Livestock contributes 40 percent to the Somalia’s Gross Domestic Product, with its exports being the Horn of Africa nation’s leading foreign exchange earner.
The growth has been boosted by continued export-focused interventions, “good prices”, and growing markets in the Middle East, analysts say.
Saudi Arabia continued to be a key market for Somali livestock, according to Khalid Saeed, the head of FAO’s livestock sector in Somalia.
“Somalia saw increased demand in 2015 for live animals in the Gulf, mainly due to increased investment in animal health services by FAO and other organizations, which is key condition imposed by the importing countries,” Saeed said.
Over 2,600 Somali camels were sold to Egypt in 2015, the first time since civil conflict broke out in Somalia some 25 years ago, the report said.
Livestock in most parts of Somalia are sold by visual evaluation. Sheep or goats of local breeds weighing about 35 to 40 kg can be sold at an equivalent price of 50 dollars.
Borana breed cattle, with an average body weight of 300 kg, is sold at about 300 dollars, while camels weighing 300 kg are sold at about 700 dollars per head.
“Analysis of these average farm-gate prices indicates that Somali livestock producers could have earned more than 380 million dollars in 2015 from animal exports,” the report said.
The FAO last year increased its animal health-focused activities, including the vaccination of 12 million animals across Somalia against peste des petits ruminants — a highly contagious and often deadly viral disease of goats.

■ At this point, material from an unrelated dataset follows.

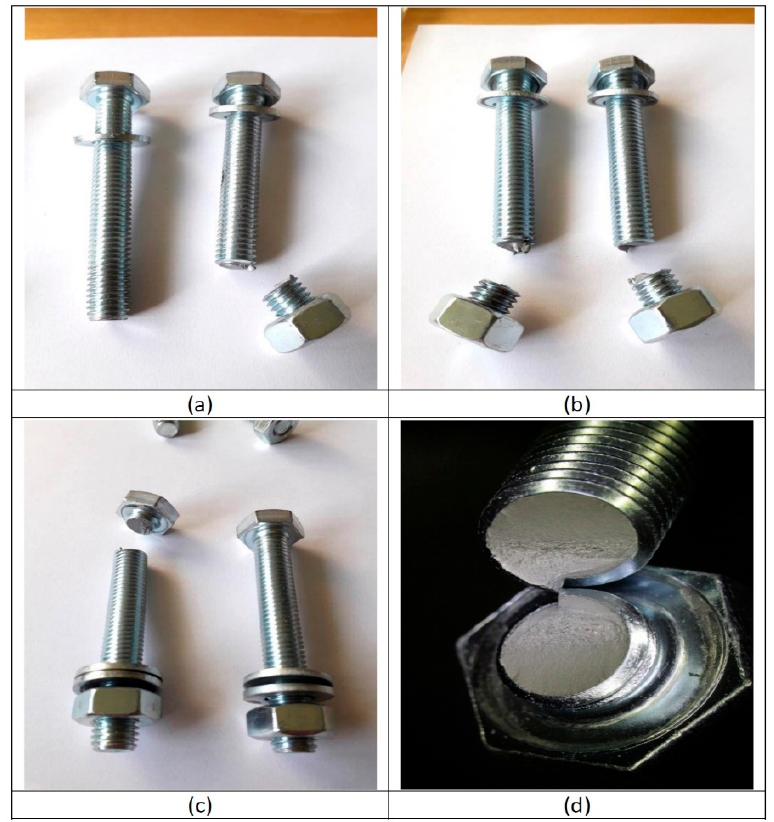
Figure 10. Bolt failure: ( a ) failure of one bolt at nut location; ( b ) failure of both bolts at nut location; ( c ) failure of one bolt at head location; ( d ) appearance of the fracture surface.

The vaccination of over 30 million animals over the last four years in Somalia has helped Somalia achieve herd immunity of 76 percent, the report said.
Somalia’s Minister of Livestock, Forestry and Range, Said Hussein Iid, said the government was pleased with the remarkable growth in livestock exports, adding that there is still much more to do to grow this sector.

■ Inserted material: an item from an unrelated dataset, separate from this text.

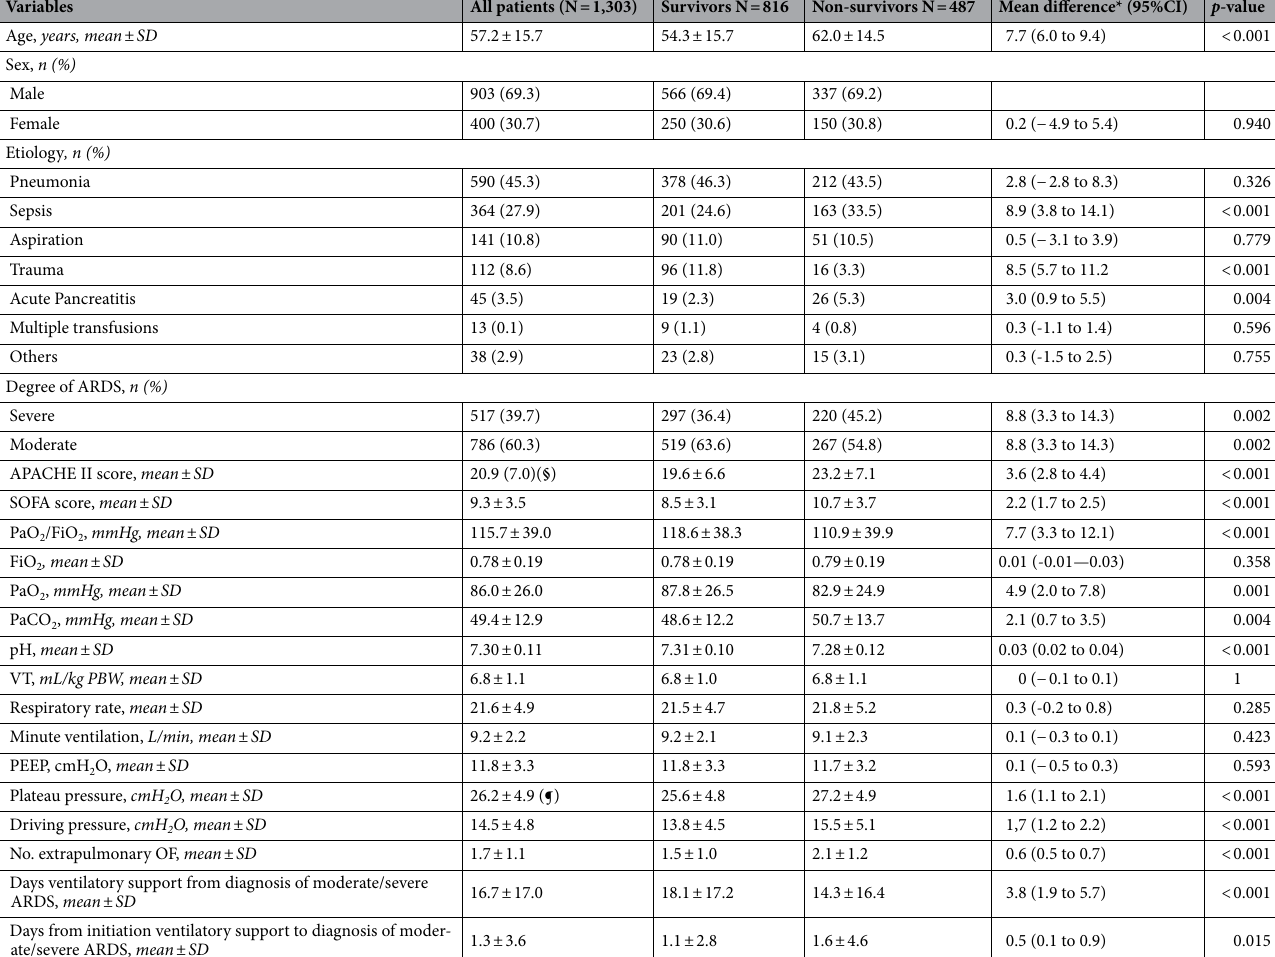
Table 1. Baseline characteristics and outcome data of an observational cohort of 1303 patients with moderate- to-severe acute respiratory distress syndrome (ARDS) at ICU discharge. (*) Mean difference represents the difference between values in survivors and non-survivors. APACHE, acute physiology and chronic health evaluation; ARDS, acute respiratory distress syndrome; CI, confidence interval; FiO 2 , fraction of inspired oxygen concentration; ICU, intensive care unit; OF, organ failure; PBW, predicted body weight; PEEP, positive end-expiratory pressure; SD, standard deviation; SOFA, sequential organ failure assessment scale; VT, tidal volume. (§) APACHE II was missing in 11 survivors and 8 non-survivors. (¶) Plateau pressure was missing in 6 survivors and 9 non-survivors.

“We need to diversity into new markets, make sure that livestock have good year round access to high quality fodder and continue to build a national system for managing animal health across the whole of Somalia,” he said.
Previous health concerns led to an economically-crippling nine-year export ban on Somali livestock in 2000.
Richard Trenchard, FAO’s Country Representative for Somalia, said the UN agency would continue to mobilize technical and financial resources to ensure that Somalia’s livestock sector regains its past glossy as a major player in the global livestock industry.